In interviews, Mr. Newman said he dreamed of going to college, opening a hardware store or becoming a journalist. After moving to DeKalb, Ill., west of Chicago, to be closer to his brother, he worked as a cabby and as an Uber driver.
In 2018, he was hired as a part-time shelver by the DeKalb County Library System and was later promoted to a $16-an-hour position mostly handling book loans to and from other libraries.
Before he lapsed into a coma seven months ago, he and a partner were planning to open a tobacco and CBD retail store.
“Ghetto 101” originated when Mr. Isay was hired at WBEZ radio, NPR’s Chicago affiliate, to contribute to a series of broadcasts inspired by Alex Kotlowitz’s book “There Are No Children Here: The Story of Two Boys Growing Up in the Other America” (1991).
Michael Newman said that Lloyd had responded to a leaflet distributed by Mr. Isay seeking boots-on-the-ground reporters. Lloyd, he said, “thought that it would be fun and something different to do.”
Mr. Kotlowitz said in an email that the project had imbued Mr. Newman with a quiet confidence and gave him a job that fit his character, as an “understated yet fiercely powerful storyteller who so relished making individual connections often with people whose lives so differed from his own.”
“He was such a generous spirit and such a thoughtful soul,” Mr. Kotlowitz added. “I don’t know if he fully grasped the impact his storytelling had on others, but it inspired so many and challenged them in ways that brought us all closer.”
Both youths understood the challenges they faced in the other America, the one outside the ghetto.
“If we go in the store, we’re looked at wrong, as if we was going to steal,” Mr.

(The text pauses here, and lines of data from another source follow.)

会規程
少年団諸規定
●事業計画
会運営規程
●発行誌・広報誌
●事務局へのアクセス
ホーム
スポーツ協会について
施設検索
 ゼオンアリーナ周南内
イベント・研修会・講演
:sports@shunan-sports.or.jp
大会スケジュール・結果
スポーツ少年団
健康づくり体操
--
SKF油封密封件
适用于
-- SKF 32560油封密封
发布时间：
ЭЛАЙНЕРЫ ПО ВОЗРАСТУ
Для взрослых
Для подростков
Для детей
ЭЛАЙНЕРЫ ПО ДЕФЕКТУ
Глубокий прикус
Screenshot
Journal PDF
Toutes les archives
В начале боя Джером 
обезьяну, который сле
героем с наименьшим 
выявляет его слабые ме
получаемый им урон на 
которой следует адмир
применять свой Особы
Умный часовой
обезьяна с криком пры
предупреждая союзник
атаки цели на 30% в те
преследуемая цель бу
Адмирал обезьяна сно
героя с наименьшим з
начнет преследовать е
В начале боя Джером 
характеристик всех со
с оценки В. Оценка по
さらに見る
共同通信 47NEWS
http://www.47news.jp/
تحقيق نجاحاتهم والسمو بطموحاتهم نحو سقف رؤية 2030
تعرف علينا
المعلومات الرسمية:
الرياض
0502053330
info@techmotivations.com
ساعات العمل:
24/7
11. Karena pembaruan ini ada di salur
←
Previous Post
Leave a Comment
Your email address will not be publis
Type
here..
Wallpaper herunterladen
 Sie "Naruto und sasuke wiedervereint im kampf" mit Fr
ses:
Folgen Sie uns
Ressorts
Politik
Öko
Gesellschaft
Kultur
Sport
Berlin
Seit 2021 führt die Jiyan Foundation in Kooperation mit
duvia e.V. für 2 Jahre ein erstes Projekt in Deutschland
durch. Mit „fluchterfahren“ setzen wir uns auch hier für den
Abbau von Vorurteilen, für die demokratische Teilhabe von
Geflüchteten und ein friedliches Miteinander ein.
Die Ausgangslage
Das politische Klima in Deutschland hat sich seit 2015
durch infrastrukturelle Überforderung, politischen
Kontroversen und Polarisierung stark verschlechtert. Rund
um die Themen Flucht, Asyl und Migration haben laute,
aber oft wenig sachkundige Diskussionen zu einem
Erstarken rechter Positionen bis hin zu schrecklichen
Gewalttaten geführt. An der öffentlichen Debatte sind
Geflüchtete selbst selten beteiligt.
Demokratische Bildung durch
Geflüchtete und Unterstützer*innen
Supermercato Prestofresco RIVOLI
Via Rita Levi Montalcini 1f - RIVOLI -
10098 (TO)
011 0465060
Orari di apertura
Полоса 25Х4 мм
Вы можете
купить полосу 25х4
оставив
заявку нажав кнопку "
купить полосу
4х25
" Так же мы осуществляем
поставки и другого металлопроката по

Newman told Charlie Rose on PBS in 1997. “We’re not trusted, and most people feel that way.”
By his own reckoning, Lloyd Newman might not have expected to die of natural causes. In 1997, enumerating the most common causes of death in the projects, he told The Times: “People get thrown out of windows, drowned, stabbed, shot. But a lot of that killing would stop if the government would make it livable around here. We don’t have no parks. The swings are broken. There’s nothing for people to do. There’s no fun. Life isn’t worth living without some fun.”
In the documentary “Remorse,” Mr. Newman and Mr. Jones stood on the roof of the public housing building from which 5-year-old Eric Morse had been dropped from a 14th-floor window by two other young kids, or “shorties,” in the parlance of the streets. Looking over the edge, Mr. Jones asked Mr. Newman what would have gone through his mind if it was he who had been plunging to the ground.
“I’d be thinking about how I’m going to land and if I’m going to survive,” Mr. Newman said. “I’d be thinking about how it is in heaven.”
They mulled how long the fall would take and whether there would be time enough to say a prayer. Regardless, they concluded, Eric was so young that he would surely have gone to heaven.
“Dude, you think they got a playground in heaven for shorties?” Mr. Jones asked.
“Nope,” Mr. Newman said. “They don’t got a playground in heaven for nobody.”